Small for gestational age (SGA) offspring exhibit reduced hypothalamic neural satiety pathways leading to programmed
hyperphagia and adult
obesity. Appetite regulatory site, the hypothalamic arcuate nucleus (
ARC) contains appetite (NPY/AgRP) and satiety (
POMC) neurons. Using in vitro culture of hypothalamic neuroprogenitor cells (NPC) which form the
ARC, we demonstrated that SGA offspring exhibit reduced NPC proliferation and neuronal differentiation.
bHLH protein Hes1 promotes NPC self-renewal and inhibits differentiation by repressing neuronal differentiation genes (Mash1, neurogenin3). We hypothesized that Hes1/Mash1 and ultimately
ARC neuronal differentiation and expression of NPY/
POMC neurons are influenced by
SIRT1 which is a nutrient sensor and a
histone deacetylase. Control dams received ad libitum food, whereas study dams were 50% food-restricted from pregnancy day 10 to 21 (SGA). In vivo studies showed that SGA newborns and adult offspring had increased
protein expression of hypothalamic/
ARC SIRT1 and AgRP with decreased
POMC. Additionally, SGA newborns had decreased expression of hypothalamic neurogenic factors with reduced in vivo NPC proliferation. In vitro culture of hypothalamic NPCs showed similar changes with elevated
SIRT1 binding to Hes1 in SGA newborn. Silencing
SIRT1 increased NPC proliferation and Hes1 and Tuj1expression in both Control and SGA NPCs.
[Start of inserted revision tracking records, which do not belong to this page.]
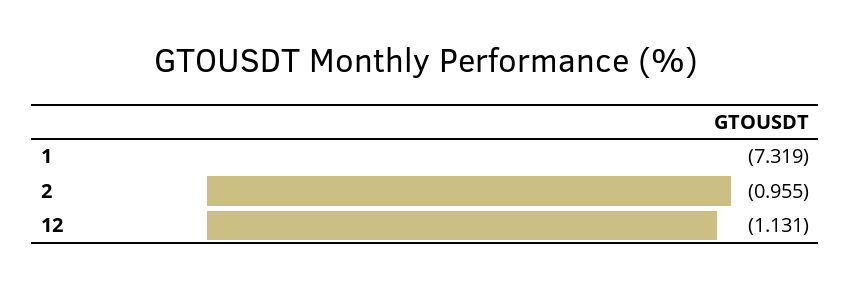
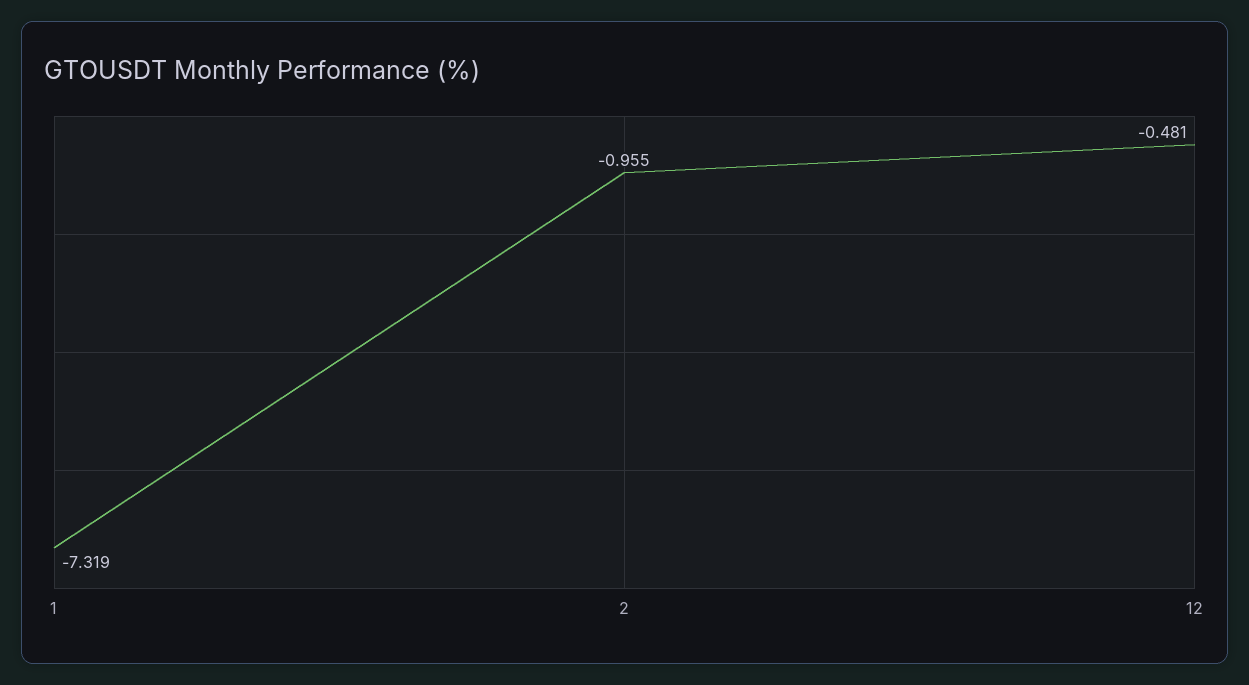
  {
    "1": -7.319,
    "2": -0.955,
-   "12": -1.131
+   "12": -0.481
  }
Although SGA NPC proliferation remained below that of Controls, it was higher than Control NPCs in the absence of
SIRT1 siRNA. The direct impact of
SIRT1 on NPC proliferation and differentiation were further confirmed with pharmacologic
SIRT1 inhibitor and activator. Thus, in SGA newborns elevated
SIRT1 induces premature differentiation of NPCs, reducing the NPC pool and cell proliferation.